Anna Carmignato, Consulente in Marchi – Arkonsult Div. Baldissera Brevetti, Padova
Talora la prassi dell’UAMI appare controversa nel valutare il conflitto di marchi successivi con diritti anteriori tutelati come marchi registrati e come denominazioni d’origine secondo le direttive CE in materia, in primis, il regolamento CE 2081/92 e la direttiva CE 510/06. Il caso in esame appare in effetti emblematico. Trattasi della decisione del 30/06/2010 nella opposizione No. B1165135 che vedeva il Consorzio del Parmigiano Reggiano opposto ad una Società tedesca titolare della domanda comunitaria del marchio GRANOREGGIO tra gli altri per formaggi, latte e derivati (cl.29). L’opposizione si basava sul conflitto con precedente denominazione d’origine protetta (art. 8.4 Reg. 40/94/CE) e con marchio notorio (art. 8.5 Reg. cit.), e non ultimo sul rischio di confusione e associazione tra marchi simili per prodotti identici e affini (art. 8.1.b cit.).
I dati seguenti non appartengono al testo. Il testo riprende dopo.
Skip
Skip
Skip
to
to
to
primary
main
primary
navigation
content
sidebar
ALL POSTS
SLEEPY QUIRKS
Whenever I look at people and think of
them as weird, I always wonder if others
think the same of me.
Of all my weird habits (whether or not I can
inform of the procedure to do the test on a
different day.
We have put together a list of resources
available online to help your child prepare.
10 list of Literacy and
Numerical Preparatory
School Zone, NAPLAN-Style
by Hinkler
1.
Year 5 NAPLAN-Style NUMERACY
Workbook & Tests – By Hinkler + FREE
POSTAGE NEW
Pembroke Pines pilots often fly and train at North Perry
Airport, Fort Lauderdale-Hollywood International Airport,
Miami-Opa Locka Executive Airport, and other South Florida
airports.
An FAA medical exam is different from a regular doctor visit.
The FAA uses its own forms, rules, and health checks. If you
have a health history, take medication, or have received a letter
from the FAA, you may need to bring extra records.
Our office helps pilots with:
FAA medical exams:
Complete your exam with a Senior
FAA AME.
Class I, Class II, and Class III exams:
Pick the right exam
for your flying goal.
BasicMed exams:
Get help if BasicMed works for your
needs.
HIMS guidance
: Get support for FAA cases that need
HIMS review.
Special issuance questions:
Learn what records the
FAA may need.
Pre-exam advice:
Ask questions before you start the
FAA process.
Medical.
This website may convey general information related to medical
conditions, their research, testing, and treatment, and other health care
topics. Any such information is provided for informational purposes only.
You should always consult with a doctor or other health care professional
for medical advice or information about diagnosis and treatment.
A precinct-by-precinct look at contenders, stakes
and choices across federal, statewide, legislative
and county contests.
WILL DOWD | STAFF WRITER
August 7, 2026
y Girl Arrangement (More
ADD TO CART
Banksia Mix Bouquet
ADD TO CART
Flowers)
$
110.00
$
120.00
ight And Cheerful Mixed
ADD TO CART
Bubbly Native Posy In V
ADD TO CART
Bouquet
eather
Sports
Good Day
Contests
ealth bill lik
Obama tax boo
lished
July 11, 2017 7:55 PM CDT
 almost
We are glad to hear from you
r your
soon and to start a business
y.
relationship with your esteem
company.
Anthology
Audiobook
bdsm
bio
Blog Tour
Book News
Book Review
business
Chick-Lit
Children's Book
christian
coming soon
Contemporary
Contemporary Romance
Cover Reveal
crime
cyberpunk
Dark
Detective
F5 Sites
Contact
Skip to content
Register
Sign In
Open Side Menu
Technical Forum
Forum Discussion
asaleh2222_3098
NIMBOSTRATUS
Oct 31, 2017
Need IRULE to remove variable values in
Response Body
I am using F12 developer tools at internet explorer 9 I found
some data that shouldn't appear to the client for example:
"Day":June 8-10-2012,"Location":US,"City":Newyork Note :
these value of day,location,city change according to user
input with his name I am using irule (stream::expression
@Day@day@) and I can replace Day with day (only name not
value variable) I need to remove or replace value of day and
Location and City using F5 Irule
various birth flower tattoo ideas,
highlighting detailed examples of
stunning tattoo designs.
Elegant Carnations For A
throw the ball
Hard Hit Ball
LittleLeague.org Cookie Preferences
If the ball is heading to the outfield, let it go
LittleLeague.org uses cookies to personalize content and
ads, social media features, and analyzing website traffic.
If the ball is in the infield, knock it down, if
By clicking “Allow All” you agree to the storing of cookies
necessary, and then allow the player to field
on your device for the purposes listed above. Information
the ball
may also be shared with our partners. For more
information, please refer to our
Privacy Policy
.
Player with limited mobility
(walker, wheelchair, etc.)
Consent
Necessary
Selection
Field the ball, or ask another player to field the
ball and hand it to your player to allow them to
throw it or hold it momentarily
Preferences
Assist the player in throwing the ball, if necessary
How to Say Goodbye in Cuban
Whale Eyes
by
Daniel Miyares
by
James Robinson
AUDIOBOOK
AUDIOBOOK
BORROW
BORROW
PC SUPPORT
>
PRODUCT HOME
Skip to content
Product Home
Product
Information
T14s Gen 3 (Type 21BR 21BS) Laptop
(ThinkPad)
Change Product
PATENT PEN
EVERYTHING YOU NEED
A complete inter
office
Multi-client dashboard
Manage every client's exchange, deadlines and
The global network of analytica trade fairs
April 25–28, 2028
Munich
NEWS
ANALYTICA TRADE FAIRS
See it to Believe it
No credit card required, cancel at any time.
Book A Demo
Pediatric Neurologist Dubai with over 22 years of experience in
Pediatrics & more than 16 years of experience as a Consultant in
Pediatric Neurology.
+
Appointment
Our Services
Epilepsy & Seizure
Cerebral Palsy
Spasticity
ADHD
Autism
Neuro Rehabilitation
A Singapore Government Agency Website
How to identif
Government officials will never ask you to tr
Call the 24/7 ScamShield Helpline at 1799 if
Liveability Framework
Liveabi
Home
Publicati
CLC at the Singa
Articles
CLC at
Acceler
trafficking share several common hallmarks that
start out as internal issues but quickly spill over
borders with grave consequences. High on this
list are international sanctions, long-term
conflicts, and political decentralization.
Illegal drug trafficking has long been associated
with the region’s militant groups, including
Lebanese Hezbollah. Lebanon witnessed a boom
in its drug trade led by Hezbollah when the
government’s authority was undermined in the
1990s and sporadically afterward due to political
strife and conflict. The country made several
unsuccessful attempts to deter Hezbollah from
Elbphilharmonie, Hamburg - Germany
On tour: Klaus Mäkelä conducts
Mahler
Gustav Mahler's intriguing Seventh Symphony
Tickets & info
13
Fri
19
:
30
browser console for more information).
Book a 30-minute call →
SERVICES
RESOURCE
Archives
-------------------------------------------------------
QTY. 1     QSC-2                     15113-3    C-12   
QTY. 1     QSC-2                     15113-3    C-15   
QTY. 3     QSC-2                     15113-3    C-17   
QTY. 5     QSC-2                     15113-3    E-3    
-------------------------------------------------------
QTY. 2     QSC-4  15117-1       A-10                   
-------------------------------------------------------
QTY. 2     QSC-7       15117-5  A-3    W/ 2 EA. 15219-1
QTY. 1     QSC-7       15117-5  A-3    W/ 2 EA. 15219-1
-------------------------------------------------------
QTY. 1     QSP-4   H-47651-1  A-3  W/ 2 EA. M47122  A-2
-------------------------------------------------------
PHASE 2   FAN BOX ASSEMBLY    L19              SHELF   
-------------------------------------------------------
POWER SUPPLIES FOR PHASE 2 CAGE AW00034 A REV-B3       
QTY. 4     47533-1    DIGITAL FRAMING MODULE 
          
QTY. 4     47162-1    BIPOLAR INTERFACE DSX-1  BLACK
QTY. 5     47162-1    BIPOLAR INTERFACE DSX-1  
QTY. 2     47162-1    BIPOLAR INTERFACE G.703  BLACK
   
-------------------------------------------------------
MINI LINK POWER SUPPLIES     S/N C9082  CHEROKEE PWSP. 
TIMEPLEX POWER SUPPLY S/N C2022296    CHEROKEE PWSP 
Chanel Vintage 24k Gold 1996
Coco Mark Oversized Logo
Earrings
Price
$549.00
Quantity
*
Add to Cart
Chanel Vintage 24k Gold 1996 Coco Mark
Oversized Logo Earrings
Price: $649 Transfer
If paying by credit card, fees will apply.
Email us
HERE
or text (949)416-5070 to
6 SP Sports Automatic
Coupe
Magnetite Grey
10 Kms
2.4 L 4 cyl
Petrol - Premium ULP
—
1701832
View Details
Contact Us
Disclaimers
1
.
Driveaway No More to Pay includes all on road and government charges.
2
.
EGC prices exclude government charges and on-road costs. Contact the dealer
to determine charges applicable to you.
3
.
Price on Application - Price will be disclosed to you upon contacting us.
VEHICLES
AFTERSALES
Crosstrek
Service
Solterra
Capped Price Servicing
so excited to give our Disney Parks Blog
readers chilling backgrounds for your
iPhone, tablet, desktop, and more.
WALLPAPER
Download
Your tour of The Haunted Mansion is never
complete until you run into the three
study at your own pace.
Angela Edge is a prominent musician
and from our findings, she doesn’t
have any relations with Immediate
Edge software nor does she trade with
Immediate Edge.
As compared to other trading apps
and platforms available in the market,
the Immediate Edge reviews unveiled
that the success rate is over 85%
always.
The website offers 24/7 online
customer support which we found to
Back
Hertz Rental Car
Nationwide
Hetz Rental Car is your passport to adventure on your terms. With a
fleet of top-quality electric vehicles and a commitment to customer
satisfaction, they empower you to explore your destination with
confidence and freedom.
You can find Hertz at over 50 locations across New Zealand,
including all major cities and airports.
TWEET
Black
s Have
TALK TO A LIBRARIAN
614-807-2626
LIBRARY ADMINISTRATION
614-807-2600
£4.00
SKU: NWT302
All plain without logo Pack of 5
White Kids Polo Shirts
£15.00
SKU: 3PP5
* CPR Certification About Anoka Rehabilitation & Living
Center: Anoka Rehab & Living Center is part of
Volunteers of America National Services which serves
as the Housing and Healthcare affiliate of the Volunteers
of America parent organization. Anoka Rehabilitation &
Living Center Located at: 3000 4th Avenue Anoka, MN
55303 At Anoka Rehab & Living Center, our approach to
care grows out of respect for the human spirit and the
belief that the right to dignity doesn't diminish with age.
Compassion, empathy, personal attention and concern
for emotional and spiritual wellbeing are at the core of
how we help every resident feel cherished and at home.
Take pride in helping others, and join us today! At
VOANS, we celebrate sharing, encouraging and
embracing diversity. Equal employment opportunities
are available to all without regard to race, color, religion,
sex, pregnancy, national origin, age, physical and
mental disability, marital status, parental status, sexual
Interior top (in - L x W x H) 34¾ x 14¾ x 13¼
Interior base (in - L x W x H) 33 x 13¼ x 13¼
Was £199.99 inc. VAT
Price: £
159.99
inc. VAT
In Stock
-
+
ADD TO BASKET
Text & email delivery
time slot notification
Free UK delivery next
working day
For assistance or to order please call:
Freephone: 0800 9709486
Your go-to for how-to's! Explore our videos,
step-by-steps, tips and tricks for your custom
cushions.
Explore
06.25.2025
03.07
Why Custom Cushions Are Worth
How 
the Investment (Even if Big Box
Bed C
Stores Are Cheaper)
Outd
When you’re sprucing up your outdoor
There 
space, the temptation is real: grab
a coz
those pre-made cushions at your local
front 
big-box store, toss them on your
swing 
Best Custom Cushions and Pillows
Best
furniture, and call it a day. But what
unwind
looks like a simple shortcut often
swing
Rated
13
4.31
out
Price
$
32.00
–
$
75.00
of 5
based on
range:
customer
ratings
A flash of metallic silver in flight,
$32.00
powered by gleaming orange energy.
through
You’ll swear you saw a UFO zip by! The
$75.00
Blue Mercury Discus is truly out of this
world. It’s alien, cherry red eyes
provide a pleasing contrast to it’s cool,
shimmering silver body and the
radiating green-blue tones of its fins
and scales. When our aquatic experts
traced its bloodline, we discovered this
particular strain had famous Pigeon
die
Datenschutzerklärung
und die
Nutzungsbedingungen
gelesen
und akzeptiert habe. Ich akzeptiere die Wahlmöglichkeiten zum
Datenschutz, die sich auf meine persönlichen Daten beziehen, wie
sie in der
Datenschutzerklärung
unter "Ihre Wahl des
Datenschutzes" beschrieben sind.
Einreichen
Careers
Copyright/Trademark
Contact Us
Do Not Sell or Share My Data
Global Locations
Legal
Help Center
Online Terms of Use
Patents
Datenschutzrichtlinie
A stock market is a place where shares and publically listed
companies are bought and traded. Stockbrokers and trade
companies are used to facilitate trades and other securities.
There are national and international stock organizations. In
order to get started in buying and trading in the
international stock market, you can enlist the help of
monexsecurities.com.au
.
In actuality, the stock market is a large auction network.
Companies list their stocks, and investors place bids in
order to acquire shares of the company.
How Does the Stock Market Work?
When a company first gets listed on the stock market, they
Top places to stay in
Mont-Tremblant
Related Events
L’opponente si riferiva anche al marchio GRANA PADANO® in base all’art. 13 della dir. CE 510/06 cit. che dispone la tutela delle denominazioni registrate contro “qualsiasi altra indicazione falsa o ingannevole relativa alla provenienza, … o alle qualità essenziali dei prodotti…” (lettera c) e “qualsiasi altra prassi che possa indurre in errore il consumatore sulla vera origine dei prodotti ” (lettera d). Il marchio opposto nelle sue componenti GRANO e REGGIO evocava rispettivamente GRANA (PADANO) e PARMIGIANO REGGIANO (l’enfasi è della scrivente), inducendo a pensare che formaggi e alimenti a marchio GRANOREGGIO fossero costituiti da miscele di prodotti a marchio GRANA PADANO® e PARMIGIANO REGGIANO®, risultando suscettibile di creare un legame tra denominazioni d’origine distinte e perciò ingannevole. L’opponente considerava che ogni componente della denominazione d’origine PARMIGIANO REGGIANO® è tutelata e pertanto un semplice confronto tra marchi sarebbe dovuto bastare per l’accoglimento dell’opposizione. A ciò si aggiungeva la notorietà della denominazione PARMIGIANO REGGIANO® evocata nel marchio opposto nella componente –REGGIO con chiaro riferimento alla città di Reggio Emilia, sede del Consorzio nonché area di produzione del formaggio stesso. In relazione ai prodotti, poi, l’opponente invocava una protezione estesa che comprendeva anche le altre classi rivendicate dal marchio opposto (30 e 31) sulla base della citata dir. 510/06, art. 13 lettere b,c,d. Non v’era dubbio che alimenti marcati GRANOREGGIO potessero essere dannosi alla fama del marchio PARMIGIANO REGGIANO® creando un ingiustificato legame tra marchi e traendo un indebito vantaggio dalla qualità e notorietà del marchio anteriore.
Rispetto a tali argomenti, il giudizio dell’UAMI appare almeno discutibile. L’opposizione infatti è stata respinta per assenza di rischio di confusione sia di gran parte dei prodotti sia dei marchi giudicati differenti dal punto di vista fonetico e concettuale; la notorietà respinta per insufficienza di prove; respinto anche il rischio di confusione in base alle direttive comunitarie su denominazioni d’origine e indicazioni geografiche. In particolare, su questo punto “una denominazione protetta è evocata ove il termine usato per designare quel prodotto…contiene lo stesso numero di sillabe, con il risultato che la somiglianza fonetica e visuale… risulta evidente…Nel presente caso, … L’Ufficio ritiene che le somiglianze non siano sufficienti per la sussistenza dell’”evocazione” …infatti…non sussiste somiglianza fonetica tra i segni” (Dec. Opp. B1165135 cit., p. 15).
Gli aspetti critici di tale decisione sono tutti di interesse. Ciò che preme sottolineare qui è il concetto di “evocazione” sul quale l’Ufficio appare essersi espresso in modo sommario e che la componente “PARMIGIANO” sia la sola meritevole di tutela, laddove la direttiva CE 510/06 cit. ritiene tutte le componenti di una denominazione d’origine protette in ugual misura. In tale senso, i passi intrapresi dall’UAMI quali la pubblicazione degli elenchi di prodotti alimentari e agricoli protetti da direttive comunitarie così come di casi della Corte di Giustizia su denominazioni d’origine e indicazioni geografiche appaiono incoraggianti e tesi ad una maggiore cognizione di diritti tanto rilevanti quanto strategici in particolare per un paese come l’Italia.